Marta Serrano Azpiazu

Personal information
- Born: 5 April 2003 (age 23)

Sport
- Sport: Athletics
- Events: 3000m, 5000m, 3000m steeplechase

Achievements and titles
- Personal bests: 3000m: 8:53.97 (Valencia, 2025) 5000m: 15:27.06 (Nerja, 2023) 3000m Steeplechase: 9:21.00 (Tokyo, 2025)

Medal record
Women's athletics
Representing Spain
European U23 Championships
| Silver medal – second place | 2025 Bergen | 3000m steeplechase |
| Bronze medal – third place | 2023 Espoo | 3000 m steeplechase |
European Cross Country Championships
| Bronze medal – third place | 2025 Lagoa | U23 team |
| Bronze medal – third place | 2023 Brussels | U23 team |

= Marta Serrano =

Spanish athlete

Marta Serrano Azpiazu (born 5 April 2003) is a Spanish track and field athlete who competes as a long-distance runner and a steeplechaser.

==Biography==
Serrano is a member of Valencia Athletics Club, having joined the club in 2017. She initially competed in combined events before focusing on steeplechase in 2021. She broke the Spanish U20 record for the 3000m steeplechase in 2022 at the L'Hospitalet de Llobregat, running 9:59.97. In May 2023, Serrano set a new national U23 record for the 5000m when she clocked 15:27.06 in Málaga. Two weeks later, she lowered her personal best for the 3000m steeplechase, and broke the Spanish U23 record when she ran 9:27.07 in Budapest.

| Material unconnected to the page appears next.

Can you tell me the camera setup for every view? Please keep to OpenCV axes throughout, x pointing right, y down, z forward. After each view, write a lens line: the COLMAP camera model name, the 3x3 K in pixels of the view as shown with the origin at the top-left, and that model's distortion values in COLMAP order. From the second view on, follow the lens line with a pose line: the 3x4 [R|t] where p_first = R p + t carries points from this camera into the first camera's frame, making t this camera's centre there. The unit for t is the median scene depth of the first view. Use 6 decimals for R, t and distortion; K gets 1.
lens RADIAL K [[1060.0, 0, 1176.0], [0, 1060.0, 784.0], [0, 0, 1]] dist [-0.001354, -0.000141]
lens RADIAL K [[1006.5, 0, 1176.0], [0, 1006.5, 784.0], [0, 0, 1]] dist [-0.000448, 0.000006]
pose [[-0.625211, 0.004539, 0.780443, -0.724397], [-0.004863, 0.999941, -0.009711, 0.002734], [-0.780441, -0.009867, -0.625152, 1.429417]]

Serrano won a bronze medal in the 3000m steeplechase at the European Athletics U23 Championships in Espoo in July 2023. She became the national champion by winning the Spanish Athletics Championships in July 2023, and in doing so lowered the national U23 record again, recording a time of 9:26.35. At the age of 20
years-old, she also became the youngest ever winner of the title.

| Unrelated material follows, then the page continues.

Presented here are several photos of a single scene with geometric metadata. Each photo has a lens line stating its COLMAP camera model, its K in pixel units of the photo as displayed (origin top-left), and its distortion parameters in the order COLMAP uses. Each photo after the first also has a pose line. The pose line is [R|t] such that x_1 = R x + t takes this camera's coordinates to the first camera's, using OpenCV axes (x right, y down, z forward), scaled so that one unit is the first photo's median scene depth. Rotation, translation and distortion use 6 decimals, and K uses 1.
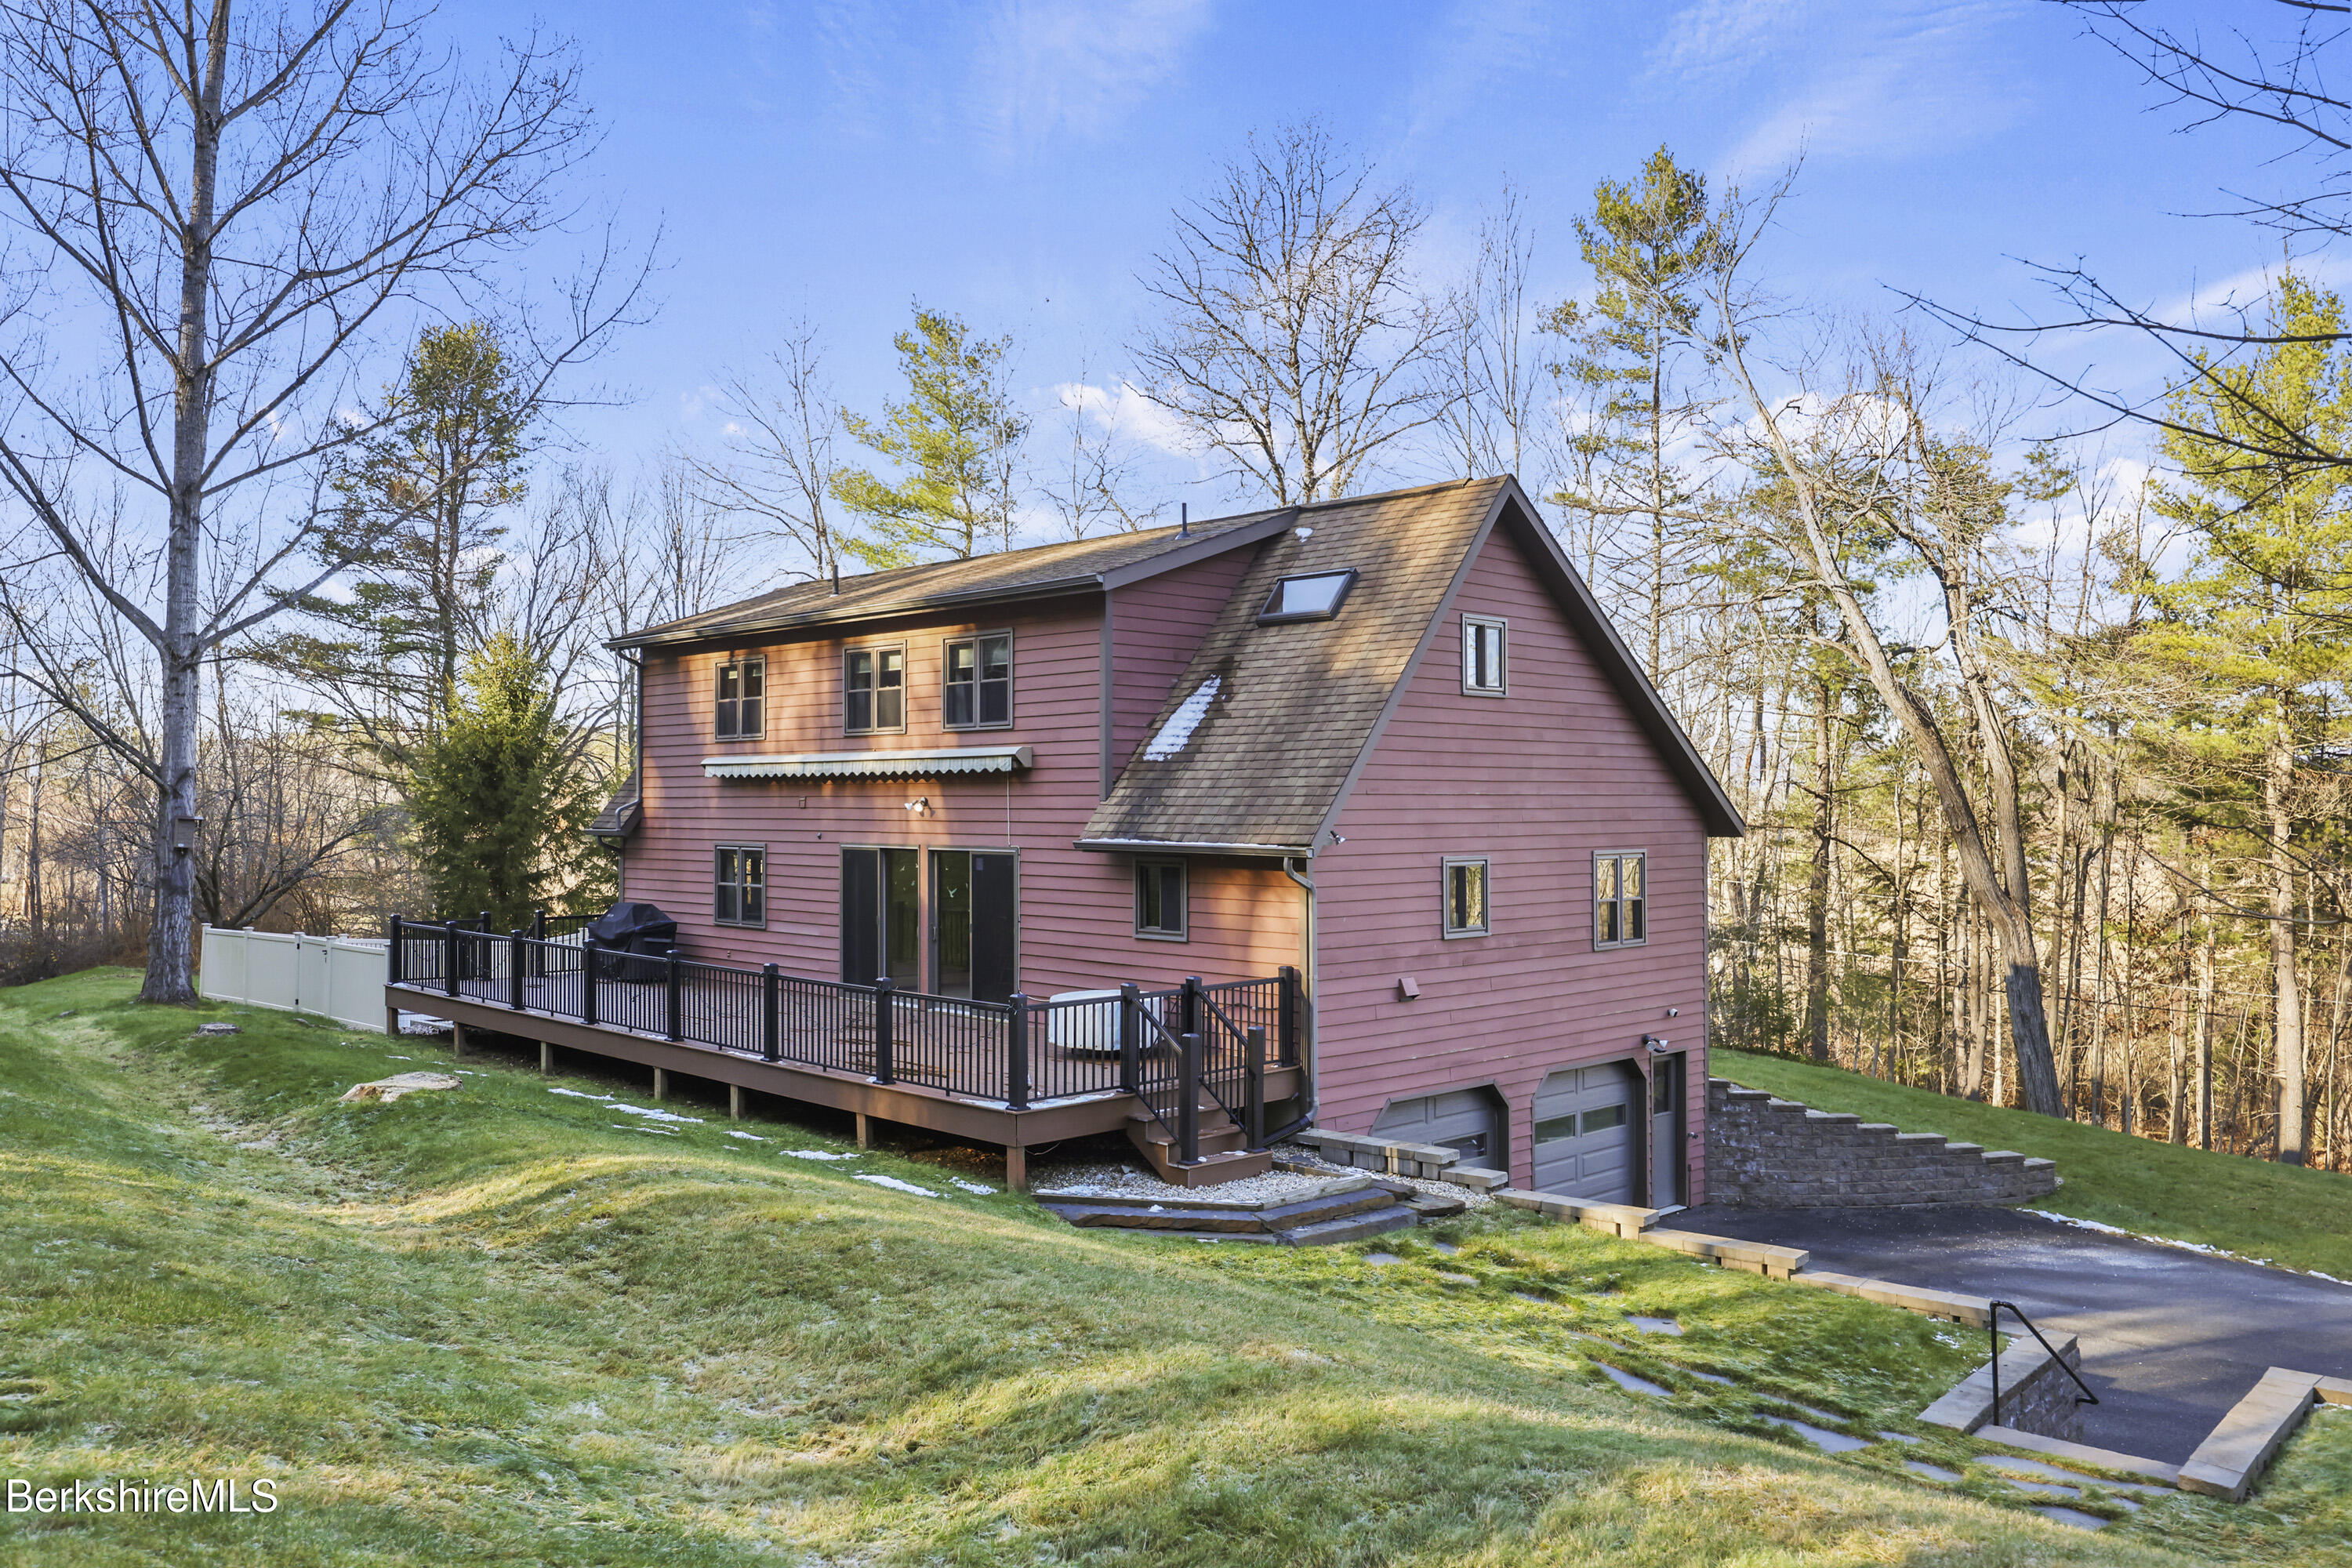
lens RADIAL K [[1748.9, 0, 1174.0], [0, 1748.9, 778.4], [0, 0, 1]] dist [0.002658, -0.004884]
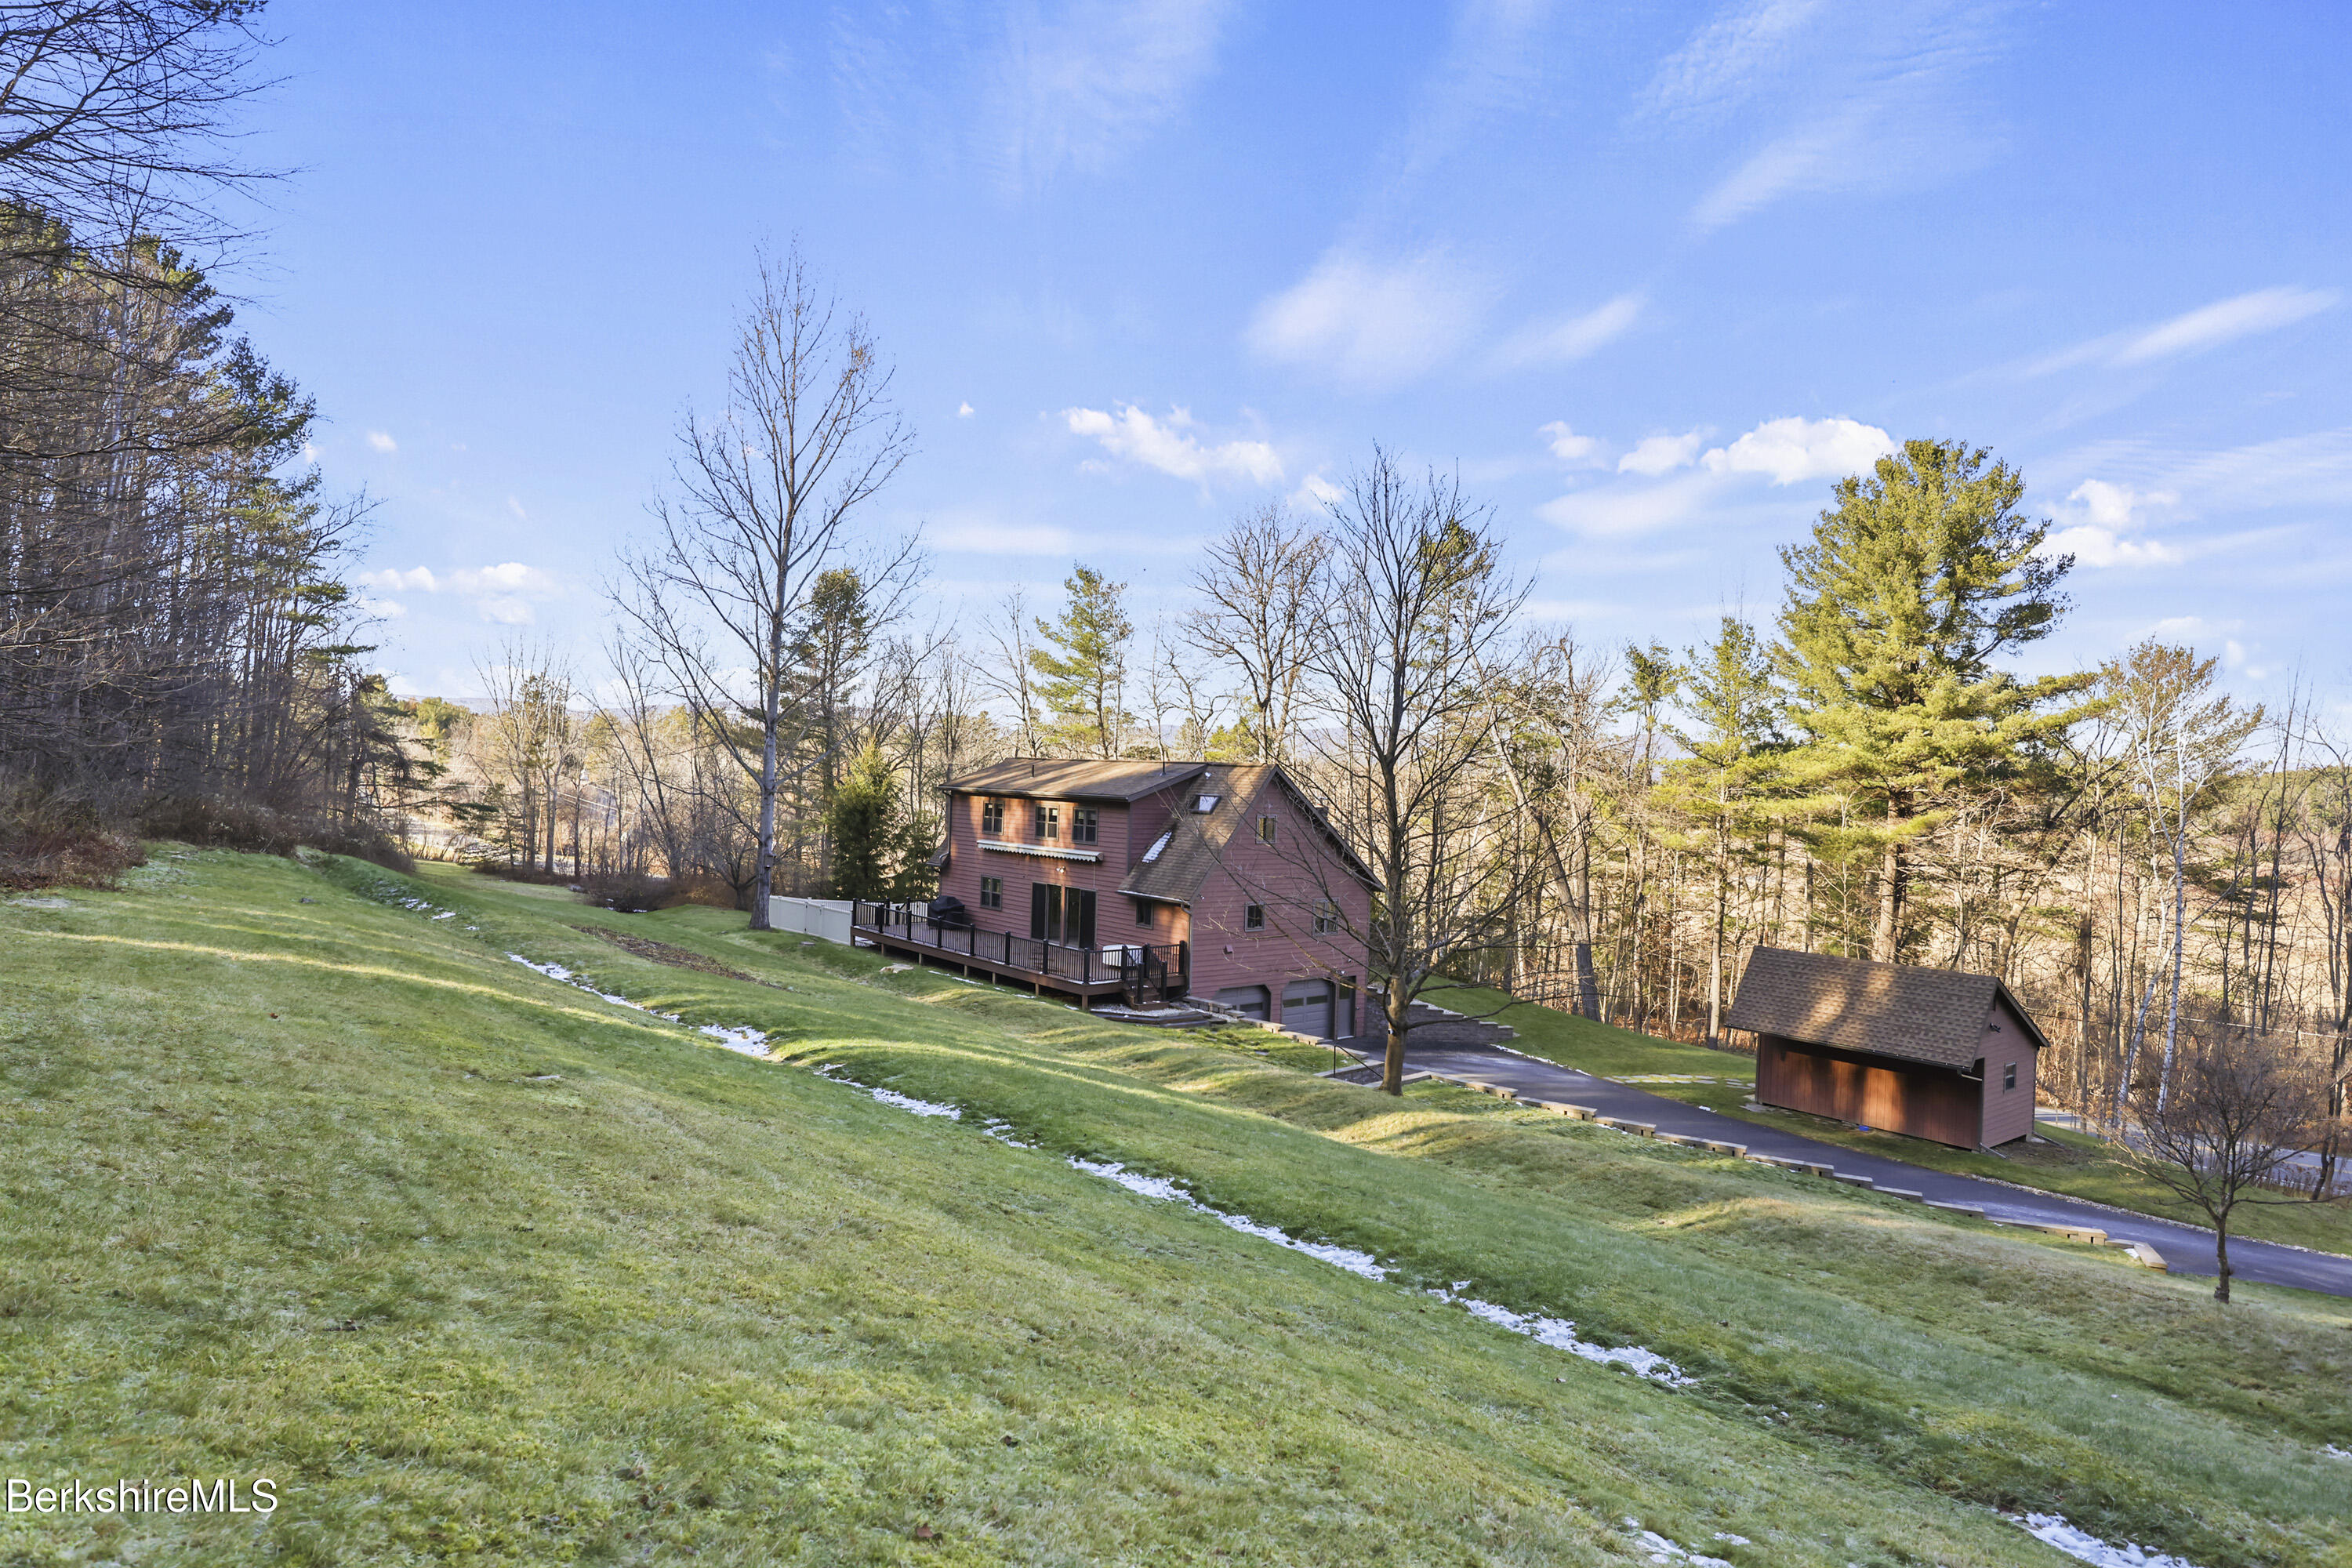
lens RADIAL K [[1243.4, 0, 1159.7], [0, 1243.4, 799.5], [0, 0, 1]] dist [-0.005767, -0.000070]
pose [[0.996203, 0.034666, -0.079867, 0.148782], [-0.032634, 0.999113, 0.026611, -0.146819], [0.080719, -0.023904, 0.996450, -0.861393]]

Competing in the 3000m steeplechase at the 2023 World Athletics Championships in Budapest, she finished ninth in her heat, running 9:31.82.

She competed in the U23 race at the 2024 European Cross Country Championships, helping Spain to finish fourth overall in the team race. She ran an indoors personal best over 3000 meters, running
8:53.97 in Valencia in February 2025.

In May 2025, she ran a new personal best for the 3000 metres steeplechase of 9:25.74 at the World Athletics Continental Tour Gold meeting in Bydgoszcz. She competed for Spain at the 2025 European Athletics Team Championships First Division in Madrid on 29 June 2025, finishing in fourth place. She finished 0.25 seconds behind Ilona Mononen to win the silver medal in the 3000 metres steeplechase at the 2025 European Athletics U23 Championships in Bergen, Norway. She won the 3000 metres steeplechase at the Spanish Athletics Championships in August 2025.

She was selected for the Spanish team for the 2025 World Athletics Championships in Tokyo, Japan where she ran a personal best 9:21.00 but did not qualify for the final of the 3000 metres steeplechase. She had a top-ten finish at the Cross Internacional de Itálica in Spain, in November 2025, a World Athletics Cross Country Tour Gold race. Competing in the under-23 category at the 2025 European Cross Country Championships in Portugal, Serrano won the bronze medal with Spain in the team event, placing sixth individually. Serrano won the bronze medal in the short course race at the World University Cross Country Championships in March 2026, also winning the silver medal in the team competition alongside María Forero. In August, she competed at the 2026 European Athletics Championships in Birmingham, England, in the 3000 metres steeplechase, placing twelfth overall.

==Personal life==
She was born in Madrid. She is the daughter of Spanish international runners Natalia Azpiazu and Antonio Serrano, who represented Spain at the 1988 and 1992 Olympic Games.